In February already, a group of Chinese scholars led by Botao Xiao of the South China University of Technology wrote a paper for the Natural Science Foundation of China; it dealt with “the possible origins of 2019-nCoV coronavirus”.

After searching around the seafood market in Wuhan, said to be the epicentre of the outbreak, they identified two laboratories conducting research on bat coronavirus. The first one, the Wuhan Centre for Disease Control & Prevention, is located 280 meters from the market where the virus is supposed to have emerged. The scientists found that “surgery was performed on the caged animals and the tissue samples were collected for DNA and RNA extraction and sequencing. The tissue samples and contaminated trashes were a source of pathogens”. It was not proof, but a strong lead.

 

The second laboratory, the Wuhan Institute of Virology of the Chinese Academy of Sciences, is located 15 km from the seafood market; this is the “French” lab taken over by Maj. Gen. Chen Wei.
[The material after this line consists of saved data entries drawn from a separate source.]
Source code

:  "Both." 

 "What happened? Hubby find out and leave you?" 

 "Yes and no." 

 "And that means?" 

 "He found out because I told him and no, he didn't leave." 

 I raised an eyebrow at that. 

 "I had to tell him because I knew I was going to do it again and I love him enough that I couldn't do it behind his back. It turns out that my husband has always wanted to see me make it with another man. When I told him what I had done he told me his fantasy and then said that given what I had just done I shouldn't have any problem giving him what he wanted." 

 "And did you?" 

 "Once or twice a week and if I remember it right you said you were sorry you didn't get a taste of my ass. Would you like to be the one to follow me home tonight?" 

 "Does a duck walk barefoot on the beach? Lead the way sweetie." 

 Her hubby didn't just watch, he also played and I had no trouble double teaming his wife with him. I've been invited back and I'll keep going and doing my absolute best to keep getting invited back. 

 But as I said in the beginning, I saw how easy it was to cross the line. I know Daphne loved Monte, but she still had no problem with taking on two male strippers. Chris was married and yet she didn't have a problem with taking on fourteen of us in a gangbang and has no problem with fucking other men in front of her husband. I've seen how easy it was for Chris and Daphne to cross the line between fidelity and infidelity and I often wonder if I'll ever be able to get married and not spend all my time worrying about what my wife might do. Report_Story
Prof. Xiao and his colleagues concluded: “In addition to origins of natural recombination and intermediate host, the killer coronavirus probably originated from a laboratory in Wuhan. The safety level may need to be reinforced in high-risk bio-hazardous laboratories.” That study quickly disappeared from the Internet.
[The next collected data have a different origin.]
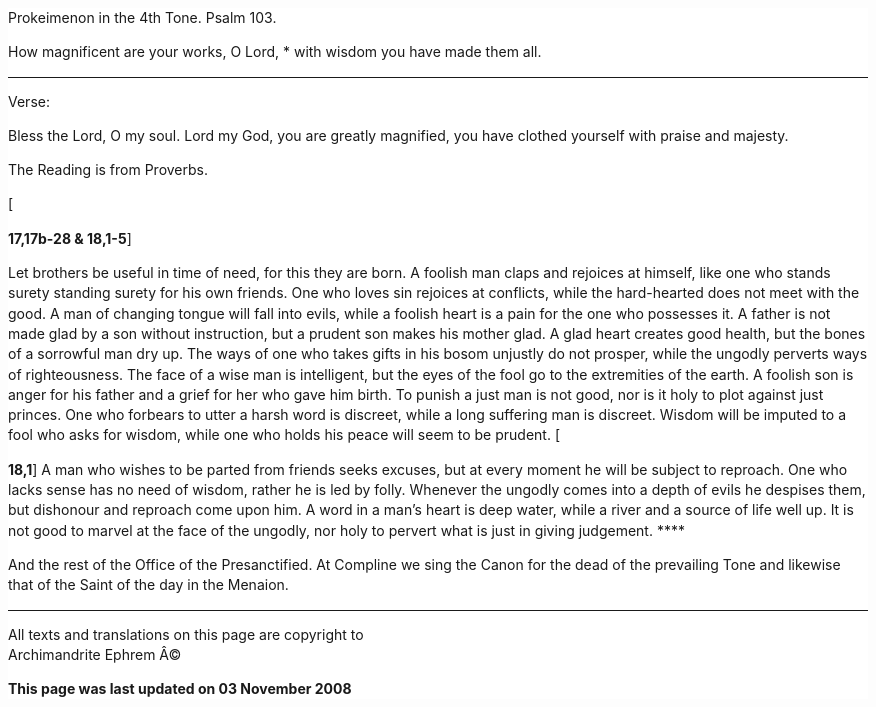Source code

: Prokeimenon in the 4th Tone. Psalm 103.

How magnificent are your works, O Lord, \* with wisdom you have made
them all.

******

Verse:

Bless the Lord, O my soul. Lord my God, you are greatly magnified, you
have clothed yourself with praise and majesty.

The Reading is from Proverbs.

\[

**17,17b-28 & 18,1-5**\]

Let brothers be useful in time of need, for this they are born. A
foolish man claps and rejoices at himself, like one who stands surety
standing surety for his own friends. One who loves sin rejoices at
conflicts, while the hard-hearted does not meet with the good. A man of
changing tongue will fall into evils, while a foolish heart is a pain
for the one who possesses it. A father is not made glad by a son without
instruction, but a prudent son makes his mother glad. A glad heart
creates good health, but the bones of a sorrowful man dry up. The ways
of one who takes gifts in his bosom unjustly do not prosper, while the
ungodly perverts ways of righteousness. The face of a wise man is
intelligent, but the eyes of the fool go to the extremities of the
earth. A foolish son is anger for his father and a grief for her who
gave him birth. To punish a just man is not good, nor is it holy to plot
against just princes. One who forbears to utter a harsh word is
discreet, while a long suffering man is discreet. Wisdom will be imputed
to a fool who asks for wisdom, while one who holds his peace will seem
to be prudent. \[

**18,1**\] A man who wishes to be parted from friends seeks excuses, but
at every moment he will be subject to reproach. One who lacks sense has
no need of wisdom, rather he is led by folly. Whenever the ungodly comes
into a depth of evils he despises them, but dishonour and reproach come
upon him. A word in a man’s heart is deep water, while a river and a
source of life well up. It is not good to marvel at the face of the
ungodly, nor holy to pervert what is just in giving judgement. ****

And the rest of the Office of the Presanctified. At Compline we sing the
Canon for the dead of the prevailing Tone and likewise that of the Saint
of the day in the Menaion.

------------------------------------------------------------------------

All texts and translations on this page are copyright to\
Archimandrite Ephrem Â©

**This page was last updated on 03 November 2008**
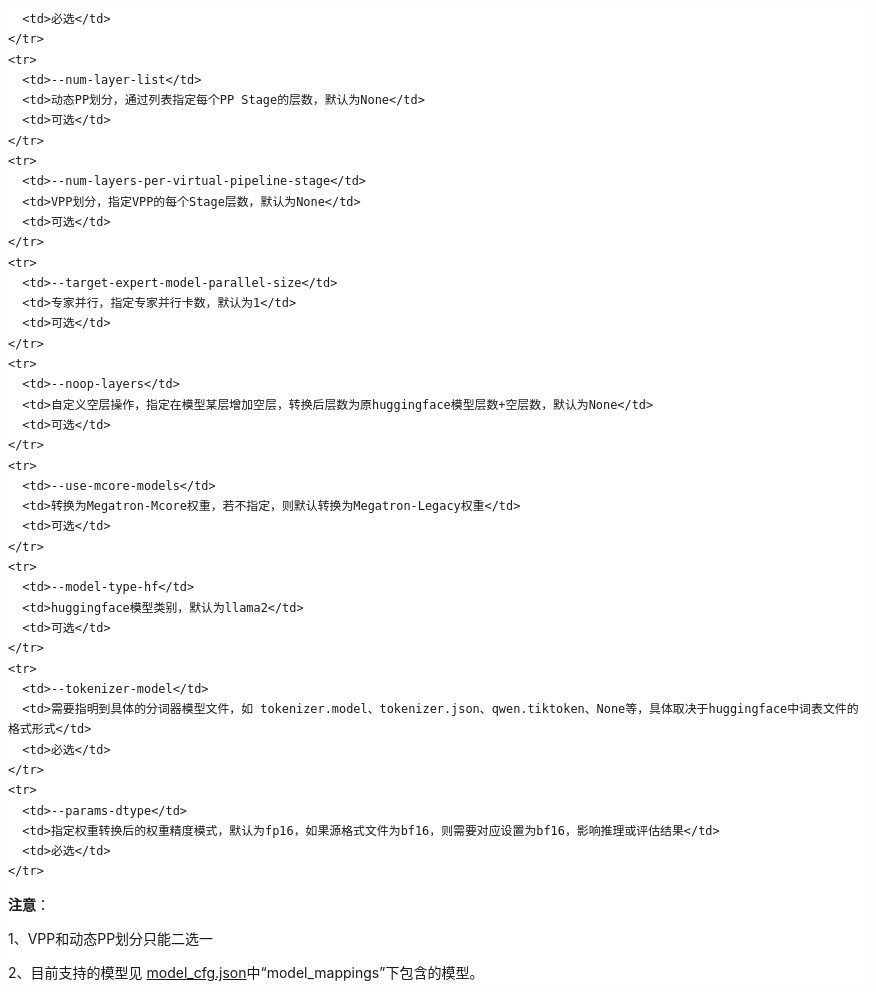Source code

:       <td>必选</td>
    </tr>
    <tr>
      <td>--num-layer-list</td>
      <td>动态PP划分，通过列表指定每个PP Stage的层数，默认为None</td>
      <td>可选</td>
    </tr>
    <tr>
      <td>--num-layers-per-virtual-pipeline-stage</td>
      <td>VPP划分，指定VPP的每个Stage层数，默认为None</td>
      <td>可选</td>
    </tr>
    <tr>
      <td>--target-expert-model-parallel-size</td>
      <td>专家并行，指定专家并行卡数，默认为1</td>
      <td>可选</td>
    </tr>
    <tr>
      <td>--noop-layers</td>
      <td>自定义空层操作，指定在模型某层增加空层，转换后层数为原huggingface模型层数+空层数，默认为None</td>
      <td>可选</td>
    </tr>
    <tr>
      <td>--use-mcore-models</td>
      <td>转换为Megatron-Mcore权重，若不指定，则默认转换为Megatron-Legacy权重</td>
      <td>可选</td>
    </tr>
    <tr>
      <td>--model-type-hf</td>
      <td>huggingface模型类别，默认为llama2</td>
      <td>可选</td>
    </tr>
    <tr>
      <td>--tokenizer-model</td>
      <td>需要指明到具体的分词器模型文件，如 tokenizer.model、tokenizer.json、qwen.tiktoken、None等，具体取决于huggingface中词表文件的格式形式</td>
      <td>必选</td>
    </tr>
    <tr>
      <td>--params-dtype</td>
      <td>指定权重转换后的权重精度模式，默认为fp16，如果源格式文件为bf16，则需要对应设置为bf16，影响推理或评估结果</td>
      <td>必选</td>
    </tr>
  </tbody>
</table>


**注意**：

1、VPP和动态PP划分只能二选一

2、目前支持的模型见 [model_cfg.json](https://gitee.com/ascend/MindSpeed-LLM/blob/master/configs/checkpoint/model_cfg.json)中“model_mappings”下包含的模型。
It was in these circumstances that China decided to “teach” India a lesson.

From all available information today, Gen. Zhao Zongqi, the commander of the Western Theatre Command (WTC) facing India, managed to convince President Xi Jinping, who is also chairman of the Central Military Commission, that China could advance in a few areas in Ladakh at little cost for Beijing.

 

Gen. Zhao had already masterminded the 2017 Doklam incident. In May, the PLA began to move in Ladakh, but it soon turned into a “misadventure” for Beijing; the Chinese generals had not planned for New Delhi’s strong reaction.
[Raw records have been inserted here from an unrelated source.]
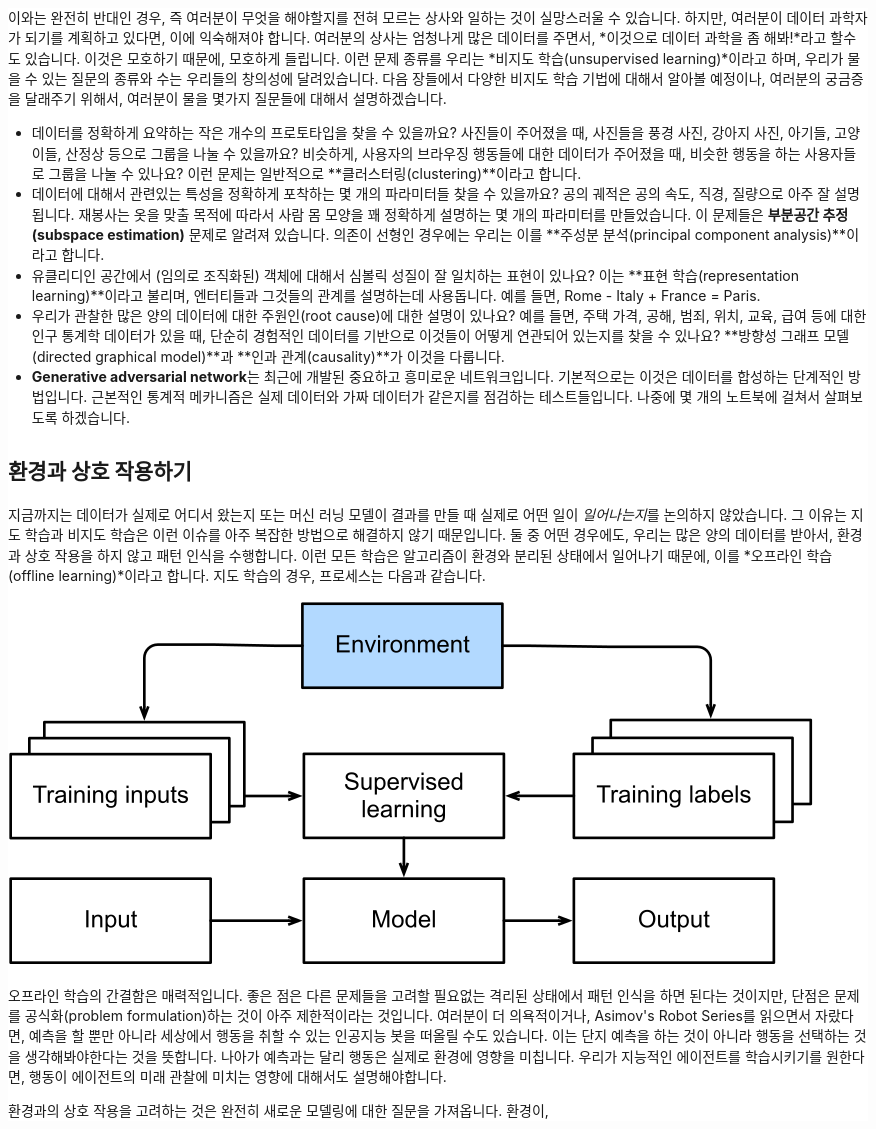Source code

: 이와는 완전히 반대인 경우, 즉 여러분이 무엇을 해야할지를 전혀 모르는 상사와 일하는 것이 실망스러울 수 있습니다. 하지만, 여러분이 데이터 과학자가 되기를 계획하고 있다면, 이에 익숙해져야 합니다. 여러분의 상사는 엄청나게 많은 데이터를 주면서, *이것으로 데이터 과학을 좀 해봐!*라고 할수도 있습니다. 이것은 모호하기 때문에, 모호하게 들립니다. 이런 문제 종류를 우리는 *비지도 학습(unsupervised learning)*이라고 하며, 우리가 물을 수 있는 질문의 종류와 수는 우리들의 창의성에 달려있습니다. 다음 장들에서 다양한 비지도 학습 기법에 대해서 알아볼 예정이나, 여러분의 궁금증을 달래주기 위해서, 여러분이 물을 몇가지 질문들에 대해서 설명하겠습니다.

* 데이터를 정확하게 요약하는 작은 개수의 프로토타입을 찾을 수 있을까요? 사진들이 주어졌을 때, 사진들을 풍경 사진, 강아지 사진, 아기들, 고양이들, 산정상 등으로 그룹을 나눌 수 있을까요? 비슷하게, 사용자의 브라우징 행동들에 대한 데이터가 주어졌을 때, 비슷한 행동을 하는 사용자들로 그룹을 나눌 수 있나요? 이런 문제는 일반적으로 **클러스터링(clustering)**이라고 합니다.
* 데이터에 대해서 관련있는 특성을 정확하게 포착하는 몇 개의 파라미터들 찾을 수 있을까요? 공의 궤적은 공의 속도, 직경, 질량으로 아주 잘 설명됩니다. 재봉사는 옷을 맞출 목적에 따라서 사람 몸 모양을 꽤 정확하게 설명하는 몇 개의 파라미터를 만들었습니다. 이 문제들은 **부분공간 추정(subspace estimation)** 문제로 알려져 있습니다. 의존이 선형인 경우에는 우리는 이를 **주성분 분석(principal component analysis)**이라고 합니다.
* 유클리디인 공간에서 (임의로 조직화된) 객체에 대해서 심볼릭 성질이 잘 일치하는 표현이 있나요? 이는 **표현 학습(representation learning)**이라고 불리며, 엔터티들과 그것들의 관계를 설명하는데 사용돕니다. 예를 들면, Rome - Italy + France = Paris.
* 우리가 관찰한 많은 양의 데이터에 대한 주원인(root cause)에 대한 설명이 있나요? 예를 들면, 주택 가격, 공해, 범죄, 위치, 교육, 급여 등에 대한 인구 통계학 데이터가 있을 때, 단순히 경험적인 데이터를 기반으로 이것들이 어떻게 연관되어 있는지를 찾을 수 있나요? **방향성 그래프 모델(directed graphical model)**과 **인과 관계(causality)**가 이것을 다룹니다.
* **Generative adversarial network**는 최근에 개발된 중요하고 흥미로운 네트워크입니다. 기본적으로는 이것은 데이터를 합성하는 단계적인 방법입니다. 근본적인 통계적 메카니즘은 실제 데이터와 가짜 데이터가 같은지를 점검하는 테스트들입니다. 나중에 몇 개의 노트북에 걸쳐서 살펴보도록 하겠습니다.


## 환경과 상호 작용하기

지금까지는 데이터가 실제로 어디서 왔는지 또는 머신 러닝 모델이 결과를 만들 때 실제로 어떤 일이 *일어나는지*를 논의하지 않았습니다. 그 이유는 지도 학습과 비지도 학습은 이런 이슈를 아주 복잡한 방법으로 해결하지 않기 때문입니다. 둘 중 어떤 경우에도, 우리는 많은 양의 데이터를 받아서, 환경과 상호 작용을 하지 않고 패턴 인식을 수행합니다. 이런 모든 학습은 알고리즘이 환경와 분리된 상태에서 일어나기 때문에, 이를 *오프라인 학습(offline learning)*이라고 합니다. 지도 학습의 경우, 프로세스는 다음과 같습니다.

![](../img/data-collection.svg)

오프라인 학습의 간결함은 매력적입니다. 좋은 점은 다른 문제들을 고려할 필요없는 격리된 상태에서 패턴 인식을 하면 된다는 것이지만, 단점은 문제를 공식화(problem formulation)하는 것이 아주 제한적이라는 것입니다. 여러분이 더 의욕적이거나, Asimov's Robot Series를 읽으면서 자랐다면, 예측을 할 뿐만 아니라 세상에서 행동을 취할 수 있는 인공지능 봇을 떠올릴 수도 있습니다. 이는 단지 예측을 하는 것이 아니라 행동을 선택하는 것을 생각해봐야한다는 것을 뜻합니다. 나아가 예측과는 달리 행동은 실제로 환경에 영향을 미칩니다. 우리가 지능적인 에이전트를 학습시키기를 원한다면, 행동이 에이전트의 미래 관찰에 미치는 영향에 대해서도 설명해야합니다.

환경과의 상호 작용을 고려하는 것은 완전히 새로운 모델링에 대한 질문을 가져옵니다. 환경이,

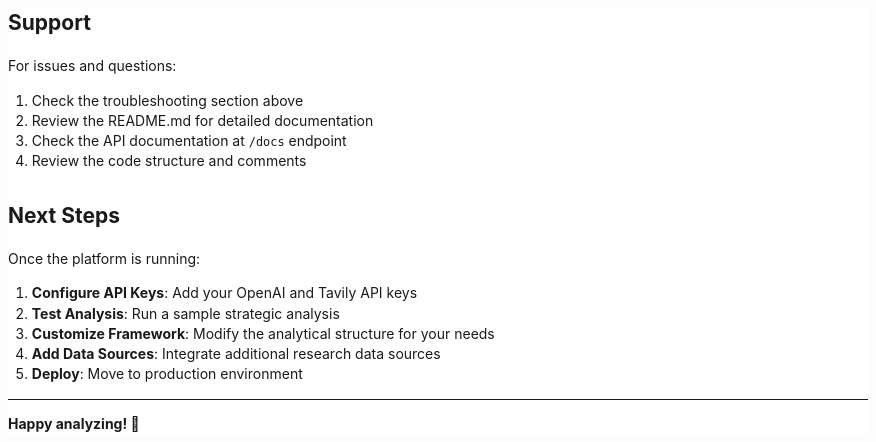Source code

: ## Support

For issues and questions:
1. Check the troubleshooting section above
2. Review the README.md for detailed documentation
3. Check the API documentation at `/docs` endpoint
4. Review the code structure and comments

## Next Steps

Once the platform is running:

1. **Configure API Keys**: Add your OpenAI and Tavily API keys
2. **Test Analysis**: Run a sample strategic analysis
3. **Customize Framework**: Modify the analytical structure for your needs
4. **Add Data Sources**: Integrate additional research data sources
5. **Deploy**: Move to production environment

---

**Happy analyzing! 🚀**
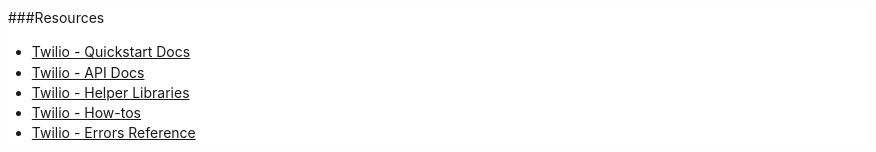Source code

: 
###Resources

- [Twilio - Quickstart Docs](https://www.twilio.com/docs/quickstart)
- [Twilio - API Docs](https://www.twilio.com/docs/api)
- [Twilio - Helper Libraries](https://www.twilio.com/docs/libraries)
- [Twilio - How-tos](https://www.twilio.com/docs/howto)
- [Twilio - Errors Reference](https://www.twilio.com/docs/errors/reference)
The good news is that on December 18, Gen. Zhao has been replaced by a rather unknown officer who has never set foot in the WTC; and he has no experience of the Indian border. It’s too early to say what it means for the future negotiations in Ladakh, but it probably indicates that Beijing will be more “flexible”. If so, this is certainly a good thing for India as Gen. Zhao was the main hardliner.

Retrospectively, what Mr Xi has achieved in 2020?

 

The virus has made the world acutely aware of the dark sides of China; the image of the totalitarian party won’t improve in 2021.

Today President Xi finds himself in a lose-lose situation, as he realises he can’t bully India in Ladakh. Will the Darbuk-Shyok-Daulat Beg Oldi Road Gen. Zhao tried to stop be shelved by India? The answer is “no”. Will India drop its suzerainty claims over Gilgit-Baltistan? No!

Gen. Zhao will certainly not get a seat in the Central Military Commission as he expected. Has China gained strategic advantages in Ladakh? Hardly. In August, the ridges in southern Pangong Tso, on the Kailash range, were lost to the PLA.

 

Has Beijing succeeded in intimidating India with its brazen info warfare? Absolutely not. Has Mr Xi’s prestige been enhanced after Ladakh? Certainly not. Instead, it showed the PLA’s limitations facing a determined adversary. Economically too, Beijing lost a lot, especially with India (and several other countries) banning a number of Chinese apps and the decision to not award big contracts to China.

One could add many issues to the list. All this makes me think 2021 will an “annus horribilis” for China and its new Great Helmsman. It would only be justice.